What to work on:
What is wanted is the full listing, word for word, without its pictures.

Data provided:
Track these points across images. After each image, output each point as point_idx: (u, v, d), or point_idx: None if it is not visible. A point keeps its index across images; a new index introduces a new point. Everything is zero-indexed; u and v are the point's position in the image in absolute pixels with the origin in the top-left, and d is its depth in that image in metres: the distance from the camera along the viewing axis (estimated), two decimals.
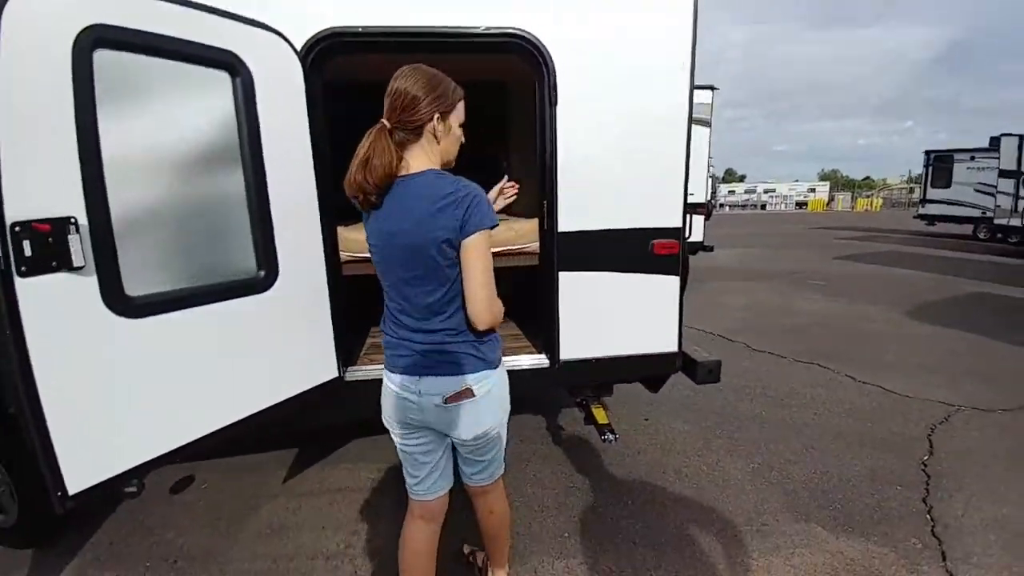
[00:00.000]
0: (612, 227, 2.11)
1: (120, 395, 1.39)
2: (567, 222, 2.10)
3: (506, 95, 3.69)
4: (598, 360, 2.21)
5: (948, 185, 14.77)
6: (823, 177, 70.50)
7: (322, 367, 1.94)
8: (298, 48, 1.81)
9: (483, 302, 1.24)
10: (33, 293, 1.19)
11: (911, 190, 37.63)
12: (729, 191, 46.83)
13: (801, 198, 44.12)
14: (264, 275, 1.69)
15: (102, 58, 1.30)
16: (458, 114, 1.33)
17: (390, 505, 2.40)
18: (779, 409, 3.45)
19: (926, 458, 2.81)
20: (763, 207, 43.85)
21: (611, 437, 2.33)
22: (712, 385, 2.41)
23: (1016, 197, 11.84)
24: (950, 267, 9.58)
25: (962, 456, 2.84)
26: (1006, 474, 2.64)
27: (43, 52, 1.20)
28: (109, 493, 1.38)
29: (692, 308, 6.23)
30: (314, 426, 2.64)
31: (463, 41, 1.94)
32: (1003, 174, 12.12)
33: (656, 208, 2.14)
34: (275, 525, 2.29)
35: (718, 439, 3.05)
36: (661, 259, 2.15)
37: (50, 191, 1.22)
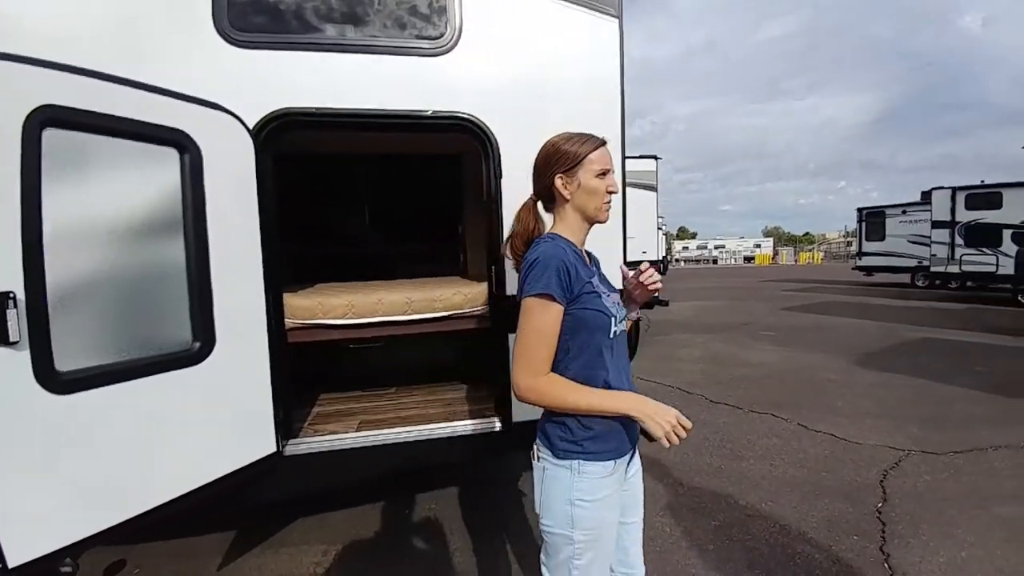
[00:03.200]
0: None
1: (50, 473, 1.36)
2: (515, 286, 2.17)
3: (461, 166, 3.89)
4: None
5: (882, 238, 15.92)
6: (767, 233, 75.73)
7: (259, 442, 1.85)
8: (251, 126, 1.88)
9: (513, 372, 1.18)
10: None
11: (849, 243, 40.71)
12: (683, 247, 49.65)
13: (748, 253, 47.11)
14: (199, 347, 1.65)
15: (51, 136, 1.34)
16: (589, 166, 1.25)
17: None
18: (738, 462, 3.48)
19: (880, 505, 2.84)
20: (715, 261, 46.38)
21: None
22: None
23: (951, 245, 12.73)
24: (892, 315, 10.15)
25: (915, 500, 2.87)
26: (960, 516, 2.68)
27: None
28: (46, 571, 1.35)
29: (651, 362, 6.43)
30: (255, 505, 2.46)
31: (413, 122, 2.07)
32: (936, 225, 13.02)
33: None
34: None
35: (681, 496, 3.02)
36: None
37: None
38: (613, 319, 1.22)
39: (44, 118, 1.32)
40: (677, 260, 45.12)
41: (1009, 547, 2.42)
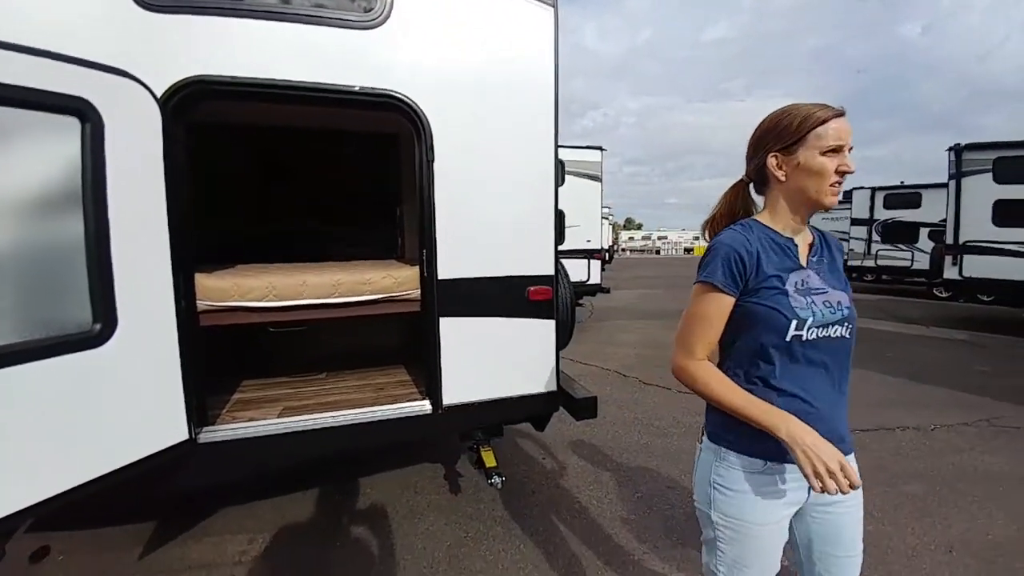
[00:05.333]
0: (489, 275, 2.23)
1: None
2: (446, 270, 2.17)
3: (398, 147, 3.80)
4: (481, 403, 2.25)
5: None
6: None
7: (168, 429, 1.77)
8: (158, 94, 1.76)
9: (673, 350, 1.16)
10: None
11: None
12: (629, 237, 51.64)
13: (688, 244, 49.71)
14: (100, 328, 1.54)
15: None
16: (815, 142, 1.06)
17: None
18: (662, 438, 3.69)
19: None
20: (658, 252, 48.59)
21: (497, 480, 2.34)
22: (607, 418, 2.51)
23: (869, 241, 13.79)
24: None
25: None
26: (866, 493, 2.84)
27: None
28: None
29: (591, 346, 6.65)
30: (172, 493, 2.36)
31: (339, 97, 2.01)
32: (855, 222, 14.02)
33: (529, 257, 2.29)
34: None
35: (607, 471, 3.18)
36: (536, 304, 2.29)
37: None
38: (794, 321, 1.05)
39: None
40: (623, 250, 46.79)
41: (920, 525, 2.53)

Task answer:
Track these points across images. After each image, output each point as point_idx: (u, v, d), or point_idx: None if it is not visible. A point keeps its index across images; a new index introduces a new point. Everything is zero-indexed; u and v are the point's position in the image in absolute pixels with the origin in the top-left, and d is its depth in that image in metres: the distance from the camera along the viewing axis (estimated), two decimals.
[00:00.000]
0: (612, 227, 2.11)
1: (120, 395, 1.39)
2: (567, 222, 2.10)
3: (506, 95, 3.69)
4: (598, 360, 2.21)
5: (948, 185, 14.77)
6: (823, 177, 70.50)
7: (322, 367, 1.94)
8: (298, 48, 1.81)
9: (483, 302, 1.24)
10: (33, 293, 1.19)
11: (911, 190, 37.63)
12: (729, 191, 46.83)
13: (801, 198, 44.12)
14: (264, 275, 1.69)
15: (102, 58, 1.30)
16: (458, 114, 1.33)
17: (390, 505, 2.40)
18: (779, 409, 3.45)
19: (926, 458, 2.81)
20: (763, 207, 43.85)
21: (611, 437, 2.33)
22: (712, 385, 2.41)
23: (1016, 197, 11.84)
24: (950, 267, 9.58)
25: (962, 456, 2.84)
26: (1006, 474, 2.64)
27: (43, 52, 1.20)
28: (109, 493, 1.38)
29: (692, 308, 6.23)
30: (314, 426, 2.64)
31: (463, 41, 1.94)
32: (1003, 174, 12.12)
33: (656, 208, 2.14)
34: (275, 525, 2.29)
35: (718, 439, 3.05)
36: (661, 259, 2.15)
37: (50, 191, 1.22)
[00:03.200]
0: None
1: (50, 473, 1.36)
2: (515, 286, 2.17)
3: (461, 166, 3.89)
4: None
5: (882, 238, 15.92)
6: (767, 233, 75.73)
7: (259, 442, 1.85)
8: (251, 126, 1.88)
9: (513, 372, 1.18)
10: None
11: (849, 243, 40.71)
12: (683, 247, 49.65)
13: (748, 253, 47.11)
14: (199, 347, 1.65)
15: (51, 136, 1.34)
16: (589, 166, 1.25)
17: None
18: (738, 462, 3.48)
19: (880, 505, 2.84)
20: (715, 261, 46.38)
21: None
22: None
23: (951, 245, 12.73)
24: (892, 315, 10.15)
25: (915, 500, 2.87)
26: (960, 516, 2.68)
27: None
28: (46, 571, 1.35)
29: (651, 362, 6.43)
30: (255, 505, 2.46)
31: (413, 122, 2.07)
32: (936, 225, 13.02)
33: None
34: None
35: (681, 496, 3.02)
36: None
37: None
38: (613, 319, 1.22)
39: (44, 118, 1.32)
40: (677, 260, 45.12)
41: (1009, 547, 2.42)
[00:05.333]
0: (489, 275, 2.23)
1: None
2: (446, 270, 2.17)
3: (398, 147, 3.80)
4: (481, 403, 2.25)
5: None
6: None
7: (168, 429, 1.77)
8: (158, 94, 1.76)
9: (673, 350, 1.16)
10: None
11: None
12: (629, 237, 51.64)
13: (688, 244, 49.71)
14: (100, 328, 1.54)
15: None
16: (815, 142, 1.06)
17: None
18: (662, 438, 3.69)
19: None
20: (658, 252, 48.59)
21: (497, 480, 2.34)
22: (607, 418, 2.51)
23: (869, 241, 13.79)
24: None
25: None
26: (866, 493, 2.84)
27: None
28: None
29: (591, 346, 6.65)
30: (172, 493, 2.36)
31: (339, 97, 2.01)
32: (855, 222, 14.02)
33: (529, 257, 2.29)
34: None
35: (607, 471, 3.18)
36: (536, 304, 2.29)
37: None
38: (794, 321, 1.05)
39: None
40: (623, 250, 46.79)
41: (920, 525, 2.53)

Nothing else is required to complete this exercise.